Une autre classification possible repose sur le

mécanisme à l’origine de la supraconductivité : les

supras « classiques » obéissent à la théorie BCS,

alors que les « nouveaux » n’y obéissent pas ou

bien la question n’est pas encore tranchée.

On parle aussi parfois de « supraconducteurs à haute température critique», ce qui désigne en général

les cuprates, les supraconducteurs les plus « chauds », mais ce que les physiciens appellent « haute

température » reste ici inférieur à -135°C !

Parmi les supraconducteurs classiques, les plus utilisés à ce jour sont des alliages de la famille A15,

notamment le NbTi (alliage de niobium et titane) supraconducteur sous 9 kelvins (-264°C) et résistant

jusqu’à 15 teslas ou le plus performant et plus cher Nb3Sn (alliage de niobium et étain)

supraconducteur sous 18 kelvins (-255°C) et résistant à des champs jusqu’à 30 teslas. Ce sont ces

alliages qui sont par exemple utilisés dans les IRM.

Le magnétisme

Les aimants produisent des champs magnétiques et

possèdent des pôles.

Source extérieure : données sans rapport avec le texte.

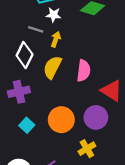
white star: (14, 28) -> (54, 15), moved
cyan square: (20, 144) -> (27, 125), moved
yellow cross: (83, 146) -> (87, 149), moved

Dès qu’on s’écarte de l’aimant, le

champ décroît fortement, et ne vaut plus qu’un centième

de tesla à quelques centimètres de l’aimant. Plus l’aimant

est grand, moins vite le champ décroit quand on s’en

écarte.

L’aimant tire son magnétisme de ses électrons. Un

électron porte en effet lui-même un tout petit aimant

quantique, appelé spin. Si les spins de certains électrons dans un matériau s’alignent tous parallèlement,

l’effet de tous ces petits aimants s’ajoute et on obtient un vrai aimant. Certains matériaux ne sont pas

des aimants mais se collent aux aimants, comme l’acier ou le fer. On les appelle « magnétiques ». Cela

vient de ce qu’au cœur de ces matériaux, il y a là aussi des spins parallèles comme dans un vrai aimant,

mais seulement par domaines. Les domaines n’étant pas parallèles entre eux,

l’aimantation totale est nulle. Par contre, quand on approche un aimant de ce

matériau magnétique, tous les domaines se remettent parallèles entre eux et

parallèles à l’aimant, et le matériau devient à son tour un aimant.

Pour produire un champ magnétique, on peut aussi utiliser une bobine de fil

métallique dans laquelle on fait passer un courant électrique. Ce courant va

induire un champ magnétique orienté perpendiculairement à la bobine. Les

supraconducteurs peuvent servir à faire de telles bobines et à produire ainsi des champs magnétiques

encore plus élevés que les meilleurs des aimants. C’est ainsi par exemple que fonctionnent les

bobines d’IRM d’hôpital, où le champ vaut 1 tesla. On sait actuellement faire des champs magnétiques

jusqu’à plusieurs dizaines de teslas en laboratoire.